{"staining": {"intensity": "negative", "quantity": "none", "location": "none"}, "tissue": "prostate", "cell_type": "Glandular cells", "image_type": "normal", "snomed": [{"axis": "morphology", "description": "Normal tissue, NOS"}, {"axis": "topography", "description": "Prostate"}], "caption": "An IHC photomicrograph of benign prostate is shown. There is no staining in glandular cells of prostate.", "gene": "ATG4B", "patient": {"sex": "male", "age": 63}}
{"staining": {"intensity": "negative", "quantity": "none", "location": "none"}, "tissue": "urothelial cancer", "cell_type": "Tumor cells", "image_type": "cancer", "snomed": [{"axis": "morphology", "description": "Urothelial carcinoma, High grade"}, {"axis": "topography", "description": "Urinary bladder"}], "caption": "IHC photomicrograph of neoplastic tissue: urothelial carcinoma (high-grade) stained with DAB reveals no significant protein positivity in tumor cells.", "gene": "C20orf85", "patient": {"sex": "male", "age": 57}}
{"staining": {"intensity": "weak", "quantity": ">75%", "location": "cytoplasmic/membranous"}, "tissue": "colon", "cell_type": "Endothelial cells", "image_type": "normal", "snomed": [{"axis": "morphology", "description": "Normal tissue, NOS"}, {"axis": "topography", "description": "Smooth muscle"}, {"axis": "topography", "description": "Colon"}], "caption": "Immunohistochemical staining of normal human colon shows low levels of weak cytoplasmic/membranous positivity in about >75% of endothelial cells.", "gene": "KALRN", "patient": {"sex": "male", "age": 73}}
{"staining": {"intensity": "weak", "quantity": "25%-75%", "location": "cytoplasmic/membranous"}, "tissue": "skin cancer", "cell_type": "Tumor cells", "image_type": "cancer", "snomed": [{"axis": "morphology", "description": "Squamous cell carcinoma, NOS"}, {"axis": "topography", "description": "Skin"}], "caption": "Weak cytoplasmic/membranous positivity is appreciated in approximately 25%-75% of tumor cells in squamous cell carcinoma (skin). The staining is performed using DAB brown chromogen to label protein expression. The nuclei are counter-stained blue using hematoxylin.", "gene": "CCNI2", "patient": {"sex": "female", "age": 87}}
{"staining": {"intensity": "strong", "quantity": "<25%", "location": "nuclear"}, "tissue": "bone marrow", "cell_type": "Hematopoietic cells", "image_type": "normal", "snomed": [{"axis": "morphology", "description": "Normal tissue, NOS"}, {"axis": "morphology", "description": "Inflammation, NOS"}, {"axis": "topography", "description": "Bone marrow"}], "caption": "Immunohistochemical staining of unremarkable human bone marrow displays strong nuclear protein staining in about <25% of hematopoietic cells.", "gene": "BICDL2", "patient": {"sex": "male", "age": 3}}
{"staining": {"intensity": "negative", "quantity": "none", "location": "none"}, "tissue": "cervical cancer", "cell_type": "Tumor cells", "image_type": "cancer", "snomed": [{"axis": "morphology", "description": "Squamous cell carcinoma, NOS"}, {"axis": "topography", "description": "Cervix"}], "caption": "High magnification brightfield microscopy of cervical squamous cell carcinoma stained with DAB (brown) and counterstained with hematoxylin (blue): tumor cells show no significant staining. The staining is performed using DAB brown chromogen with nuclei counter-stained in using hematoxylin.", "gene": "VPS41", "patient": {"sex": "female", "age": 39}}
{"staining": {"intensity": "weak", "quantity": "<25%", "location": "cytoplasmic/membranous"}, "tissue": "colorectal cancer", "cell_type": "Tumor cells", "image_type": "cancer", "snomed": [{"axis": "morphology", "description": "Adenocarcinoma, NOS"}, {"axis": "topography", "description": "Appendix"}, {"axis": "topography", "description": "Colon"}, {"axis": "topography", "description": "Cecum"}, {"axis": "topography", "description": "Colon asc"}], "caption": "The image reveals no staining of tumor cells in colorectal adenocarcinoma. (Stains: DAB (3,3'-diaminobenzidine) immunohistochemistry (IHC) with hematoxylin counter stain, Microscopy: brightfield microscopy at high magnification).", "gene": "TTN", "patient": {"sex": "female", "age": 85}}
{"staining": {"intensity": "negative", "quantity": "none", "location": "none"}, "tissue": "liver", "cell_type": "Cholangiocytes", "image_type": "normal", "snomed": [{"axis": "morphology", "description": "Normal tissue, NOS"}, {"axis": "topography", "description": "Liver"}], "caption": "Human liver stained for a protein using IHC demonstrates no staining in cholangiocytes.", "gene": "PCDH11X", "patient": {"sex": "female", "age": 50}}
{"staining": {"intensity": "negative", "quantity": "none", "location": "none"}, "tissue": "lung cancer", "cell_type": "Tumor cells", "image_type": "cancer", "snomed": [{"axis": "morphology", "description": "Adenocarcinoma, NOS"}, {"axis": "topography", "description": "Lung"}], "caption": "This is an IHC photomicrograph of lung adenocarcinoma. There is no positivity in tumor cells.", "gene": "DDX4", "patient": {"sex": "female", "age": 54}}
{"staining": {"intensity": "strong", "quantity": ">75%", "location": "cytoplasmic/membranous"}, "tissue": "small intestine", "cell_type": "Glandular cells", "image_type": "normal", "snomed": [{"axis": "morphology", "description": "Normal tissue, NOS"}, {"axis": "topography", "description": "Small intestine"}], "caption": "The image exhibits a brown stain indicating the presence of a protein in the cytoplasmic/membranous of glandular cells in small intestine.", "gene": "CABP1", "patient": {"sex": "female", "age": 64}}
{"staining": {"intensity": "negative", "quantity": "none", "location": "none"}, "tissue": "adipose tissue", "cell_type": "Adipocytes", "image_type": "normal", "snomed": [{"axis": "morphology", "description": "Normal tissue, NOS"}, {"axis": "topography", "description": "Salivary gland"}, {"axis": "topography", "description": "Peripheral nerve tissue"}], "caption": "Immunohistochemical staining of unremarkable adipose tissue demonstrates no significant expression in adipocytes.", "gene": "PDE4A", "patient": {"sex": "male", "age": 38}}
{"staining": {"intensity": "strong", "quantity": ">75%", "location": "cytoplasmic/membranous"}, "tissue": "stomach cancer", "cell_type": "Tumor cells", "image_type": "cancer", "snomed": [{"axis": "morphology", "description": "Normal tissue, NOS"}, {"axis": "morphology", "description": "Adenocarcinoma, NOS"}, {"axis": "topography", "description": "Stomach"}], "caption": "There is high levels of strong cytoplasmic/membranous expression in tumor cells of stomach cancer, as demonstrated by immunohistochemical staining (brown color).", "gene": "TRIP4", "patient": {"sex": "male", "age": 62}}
* * * * *
• WHAT THE TASK ASKS:
Give the material above again in its entirety, exactly as it appears.

• WRITTEN SOLUTION:
{"staining": {"intensity": "negative", "quantity": "none", "location": "none"}, "tissue": "prostate", "cell_type": "Glandular cells", "image_type": "normal", "snomed": [{"axis": "morphology", "description": "Normal tissue, NOS"}, {"axis": "topography", "description": "Prostate"}], "caption": "An IHC photomicrograph of benign prostate is shown. There is no staining in glandular cells of prostate.", "gene": "ATG4B", "patient": {"sex": "male", "age": 63}}
{"staining": {"intensity": "negative", "quantity": "none", "location": "none"}, "tissue": "urothelial cancer", "cell_type": "Tumor cells", "image_type": "cancer", "snomed": [{"axis": "morphology", "description": "Urothelial carcinoma, High grade"}, {"axis": "topography", "description": "Urinary bladder"}], "caption": "IHC photomicrograph of neoplastic tissue: urothelial carcinoma (high-grade) stained with DAB reveals no significant protein positivity in tumor cells.", "gene": "C20orf85", "patient": {"sex": "male", "age": 57}}
{"staining": {"intensity": "weak", "quantity": ">75%", "location": "cytoplasmic/membranous"}, "tissue": "colon", "cell_type": "Endothelial cells", "image_type": "normal", "snomed": [{"axis": "morphology", "description": "Normal tissue, NOS"}, {"axis": "topography", "description": "Smooth muscle"}, {"axis": "topography", "description": "Colon"}], "caption": "Immunohistochemical staining of normal human colon shows low levels of weak cytoplasmic/membranous positivity in about >75% of endothelial cells.", "gene": "KALRN", "patient": {"sex": "male", "age": 73}}
{"staining": {"intensity": "weak", "quantity": "25%-75%", "location": "cytoplasmic/membranous"}, "tissue": "skin cancer", "cell_type": "Tumor cells", "image_type": "cancer", "snomed": [{"axis": "morphology", "description": "Squamous cell carcinoma, NOS"}, {"axis": "topography", "description": "Skin"}], "caption": "Weak cytoplasmic/membranous positivity is appreciated in approximately 25%-75% of tumor cells in squamous cell carcinoma (skin). The staining is performed using DAB brown chromogen to label protein expression. The nuclei are counter-stained blue using hematoxylin.", "gene": "CCNI2", "patient": {"sex": "female", "age": 87}}
{"staining": {"intensity": "strong", "quantity": "<25%", "location": "nuclear"}, "tissue": "bone marrow", "cell_type": "Hematopoietic cells", "image_type": "normal", "snomed": [{"axis": "morphology", "description": "Normal tissue, NOS"}, {"axis": "morphology", "description": "Inflammation, NOS"}, {"axis": "topography", "description": "Bone marrow"}], "caption": "Immunohistochemical staining of unremarkable human bone marrow displays strong nuclear protein staining in about <25% of hematopoietic cells.", "gene": "BICDL2", "patient": {"sex": "male", "age": 3}}
{"staining": {"intensity": "negative", "quantity": "none", "location": "none"}, "tissue": "cervical cancer", "cell_type": "Tumor cells", "image_type": "cancer", "snomed": [{"axis": "morphology", "description": "Squamous cell carcinoma, NOS"}, {"axis": "topography", "description": "Cervix"}], "caption": "High magnification brightfield microscopy of cervical squamous cell carcinoma stained with DAB (brown) and counterstained with hematoxylin (blue): tumor cells show no significant staining. The staining is performed using DAB brown chromogen with nuclei counter-stained in using hematoxylin.", "gene": "VPS41", "patient": {"sex": "female", "age": 39}}
{"staining": {"intensity": "weak", "quantity": "<25%", "location": "cytoplasmic/membranous"}, "tissue": "colorectal cancer", "cell_type": "Tumor cells", "image_type": "cancer", "snomed": [{"axis": "morphology", "description": "Adenocarcinoma, NOS"}, {"axis": "topography", "description": "Appendix"}, {"axis": "topography", "description": "Colon"}, {"axis": "topography", "description": "Cecum"}, {"axis": "topography", "description": "Colon asc"}], "caption": "The image reveals no staining of tumor cells in colorectal adenocarcinoma. (Stains: DAB (3,3'-diaminobenzidine) immunohistochemistry (IHC) with hematoxylin counter stain, Microscopy: brightfield microscopy at high magnification).", "gene": "TTN", "patient": {"sex": "female", "age": 85}}
{"staining": {"intensity": "negative", "quantity": "none", "location": "none"}, "tissue": "liver", "cell_type": "Cholangiocytes", "image_type": "normal", "snomed": [{"axis": "morphology", "description": "Normal tissue, NOS"}, {"axis": "topography", "description": "Liver"}], "caption": "Human liver stained for a protein using IHC demonstrates no staining in cholangiocytes.", "gene": "PCDH11X", "patient": {"sex": "female", "age": 50}}
{"staining": {"intensity": "negative", "quantity": "none", "location": "none"}, "tissue": "lung cancer", "cell_type": "Tumor cells", "image_type": "cancer", "snomed": [{"axis": "morphology", "description": "Adenocarcinoma, NOS"}, {"axis": "topography", "description": "Lung"}], "caption": "This is an IHC photomicrograph of lung adenocarcinoma. There is no positivity in tumor cells.", "gene": "DDX4", "patient": {"sex": "female", "age": 54}}
{"staining": {"intensity": "strong", "quantity": ">75%", "location": "cytoplasmic/membranous"}, "tissue": "small intestine", "cell_type": "Glandular cells", "image_type": "normal", "snomed": [{"axis": "morphology", "description": "Normal tissue, NOS"}, {"axis": "topography", "description": "Small intestine"}], "caption": "The image exhibits a brown stain indicating the presence of a protein in the cytoplasmic/membranous of glandular cells in small intestine.", "gene": "CABP1", "patient": {"sex": "female", "age": 64}}
{"staining": {"intensity": "negative", "quantity": "none", "location": "none"}, "tissue": "adipose tissue", "cell_type": "Adipocytes", "image_type": "normal", "snomed": [{"axis": "morphology", "description": "Normal tissue, NOS"}, {"axis": "topography", "description": "Salivary gland"}, {"axis": "topography", "description": "Peripheral nerve tissue"}], "caption": "Immunohistochemical staining of unremarkable adipose tissue demonstrates no significant expression in adipocytes.", "gene": "PDE4A", "patient": {"sex": "male", "age": 38}}
{"staining": {"intensity": "strong", "quantity": ">75%", "location": "cytoplasmic/membranous"}, "tissue": "stomach cancer", "cell_type": "Tumor cells", "image_type": "cancer", "snomed": [{"axis": "morphology", "description": "Normal tissue, NOS"}, {"axis": "morphology", "description": "Adenocarcinoma, NOS"}, {"axis": "topography", "description": "Stomach"}], "caption": "There is high levels of strong cytoplasmic/membranous expression in tumor cells of stomach cancer, as demonstrated by immunohistochemical staining (brown color).", "gene": "TRIP4", "patient": {"sex": "male", "age": 62}}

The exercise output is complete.